*** Provided information Section Begins ***

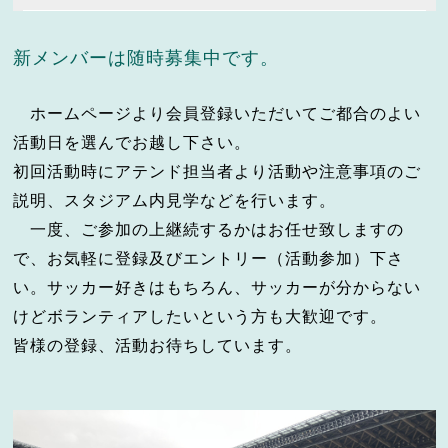
新メンバーは随時募集中です。
ホームページより会員登録いただいてご都合のよい
活動日を選んでお越し下さい。
初回活動時にアテンド担当者より活動や注意事項のご
説明、スタジアム内見学などを行います。
一度、ご参加の上継続するかはお任せ致しますの
で、お気軽に登録及びエントリー（活動参加）下さ
い。サッカー好きはもちろん、サッカーが分からない
けどボランティアしたいという方も大歓迎です。
皆様の登録、活動お待ちしています。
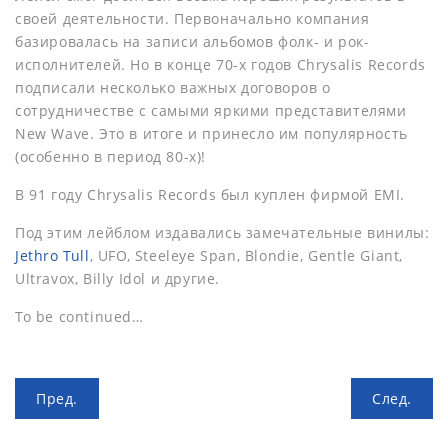
своей деятельности. Первоначально компания
базировалась на записи альбомов фолк- и рок-
исполнителей. Но в конце 70-х годов Chrysalis Records
подписали несколько важных договоров о
сотрудничестве с самыми яркими представителями
New Wave. Это в итоге и принесло им популярность
(особенно в период 80-х)!
В 91 году Chrysalis Records был куплен фирмой EMI.
Под этим лейблом издавались замечательные винилы:
Jethro Tull
, UFO, Steeleye Span, Blondie, Gentle Giant,
Ultravox, Billy Idol и другие.
To be continued…
Пред.
След.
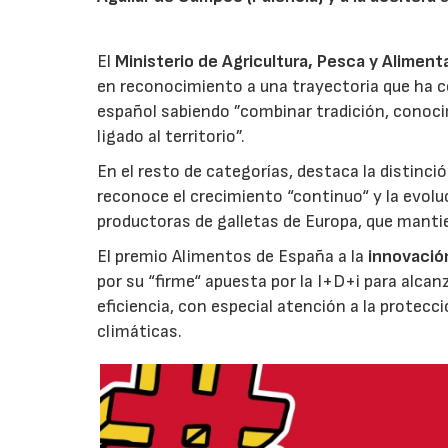
El
Ministerio de Agricultura, Pesca y Aliment
en reconocimiento a una trayectoria que ha co
español sabiendo ”combinar tradición, conoci
ligado al territorio”.
En el resto de categorías, destaca la distinci
reconoce el crecimiento “continuo“ y la evoluc
productoras de galletas de Europa, que manti
El premio Alimentos de España a la
innovació
por su “firme“ apuesta por la I+D+i para alcan
eficiencia, con especial atención a la protecc
climáticas.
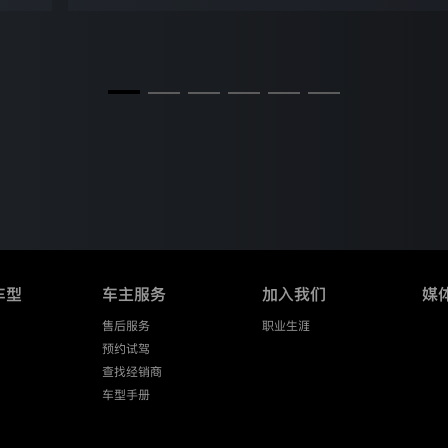
车型
车主服务
加入我们
媒
售后服务
职业生涯
预约试驾
查找经销商
车型手册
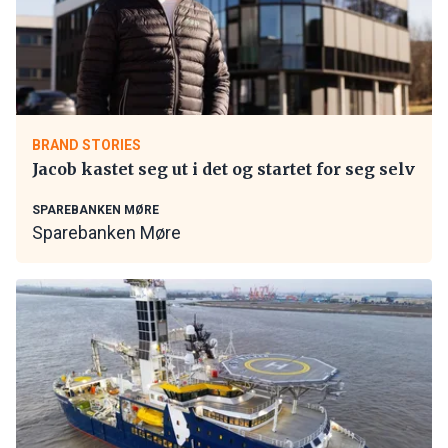
BRAND STORIES
Jacob kastet seg ut i det og startet for seg selv
SPAREBANKEN MØRE
Sparebanken Møre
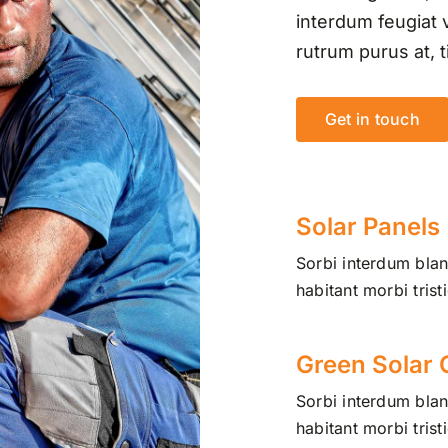
interdum feugiat v
rutrum purus at, t
Get in touch
Solar Panels
Sorbi interdum bland
habitant morbi tris
Green Solar
Sorbi interdum bland
habitant morbi tris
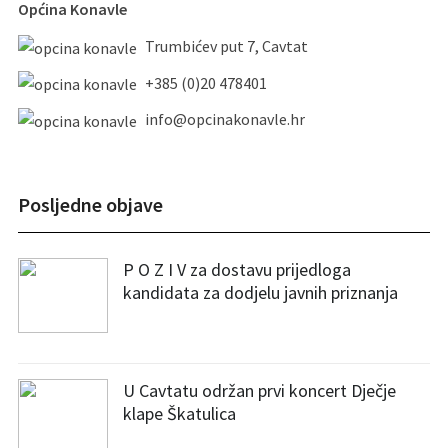
Općina Konavle
Trumbićev put 7, Cavtat
+385 (0)20 478401
info@opcinakonavle.hr
Posljedne objave
P O Z I V za dostavu prijedloga
kandidata za dodjelu javnih priznanja
U Cavtatu održan prvi koncert Dječje
klape Škatulica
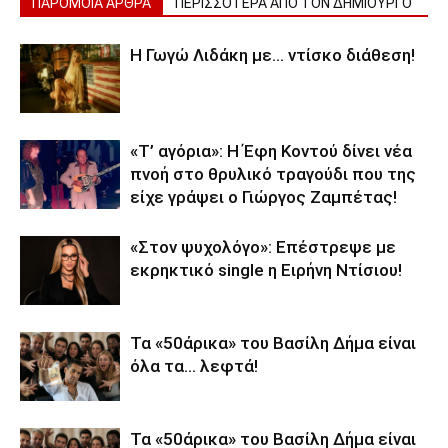
ΠΑΡΟΜΟΙΑ ΑΡΘΡΑ
ΠΕΡΙΣΣΟΤΕΡΑ ΑΠΟ ΤΟΝ ΔΗΜΙΟΥΡΓΟ
Η Γωγώ Λιδάκη με… ντίσκο διάθεση!
«Τ’ αγόρια»: Η Έφη Κοντού δίνει νέα
πνοή στο θρυλικό τραγούδι που της
είχε γράψει ο Γιώργος Ζαμπέτας!
«Στον ψυχολόγο»: Επέστρεψε με
εκρηκτικό single η Ειρήνη Ντίσιου!
Τα «50άρικα» του Βασίλη Δήμα είναι
όλα τα… λεφτά!
Τα «50άρικα» του Βασίλη Δήμα είναι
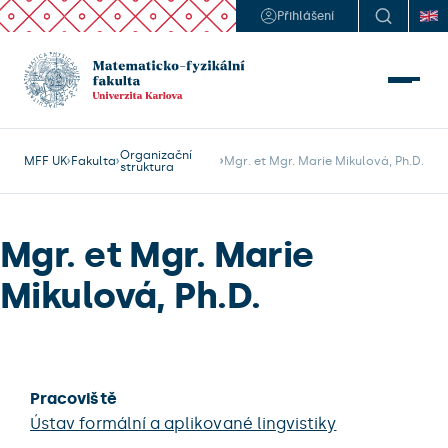
Přihlášení
Organizační
MFF UK
Fakulta
Mgr. et Mgr. Marie Mikulová, Ph.D.
struktura
Mgr. et Mgr. Marie
Mikulová, Ph.D.
Pracoviště
Ústav formální a aplikované lingvistiky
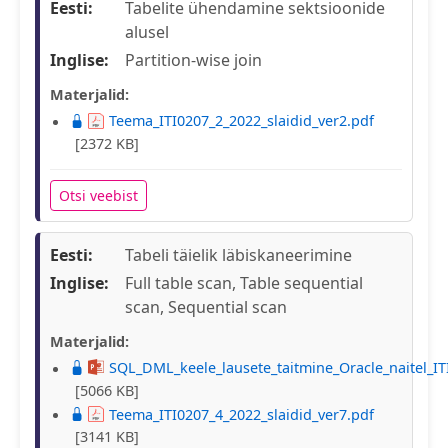
Eesti:
Tabelite ühendamine sektsioonide
alusel
Inglise:
Partition-wise join
Materjalid:
Teema_ITI0207_2_2022_slaidid_ver2.pdf
[2372 KB]
Otsi veebist
Eesti:
Tabeli täielik läbiskaneerimine
Inglise:
Full table scan, Table sequential
scan, Sequential scan
Materjalid:
SQL_DML_keele_lausete_taitmine_Oracle_naitel_IT
[5066 KB]
Teema_ITI0207_4_2022_slaidid_ver7.pdf
[3141 KB]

*** Provided information Section Ends ***

# [Task]
In the records, from the line with "BRAND STORIES" to the line with "Ústav formální a aplikované lingvistiky", please swap "Get in touch" for "Contact us" and give those lines again with nothing else changed. Leave out the pictures.

# [Answer area]
BRAND STORIES
Jacob kastet seg ut i det og startet for seg selv
SPAREBANKEN MØRE
Sparebanken Møre
interdum feugiat v
rutrum purus at, t
Contact us
Solar Panels
Sorbi interdum bland
habitant morbi tris
Green Solar
Sorbi interdum bland
habitant morbi tris
Općina Konavle
Trumbićev put 7, Cavtat
+385 (0)20 478401
info@opcinakonavle.hr
Posljedne objave
P O Z I V za dostavu prijedloga
kandidata za dodjelu javnih priznanja
U Cavtatu održan prvi koncert Dječje
klape Škatulica
ΠΑΡΟΜΟΙΑ ΑΡΘΡΑ
ΠΕΡΙΣΣΟΤΕΡΑ ΑΠΟ ΤΟΝ ΔΗΜΙΟΥΡΓΟ
Η Γωγώ Λιδάκη με… ντίσκο διάθεση!
«Τ’ αγόρια»: Η Έφη Κοντού δίνει νέα
πνοή στο θρυλικό τραγούδι που της
είχε γράψει ο Γιώργος Ζαμπέτας!
«Στον ψυχολόγο»: Επέστρεψε με
εκρηκτικό single η Ειρήνη Ντίσιου!
Τα «50άρικα» του Βασίλη Δήμα είναι
όλα τα… λεφτά!
Τα «50άρικα» του Βασίλη Δήμα είναι
Přihlášení
Organizační
MFF UK
Fakulta
Mgr. et Mgr. Marie Mikulová, Ph.D.
struktura
Mgr. et Mgr. Marie
Mikulová, Ph.D.
Pracoviště
Ústav formální a aplikované lingvistiky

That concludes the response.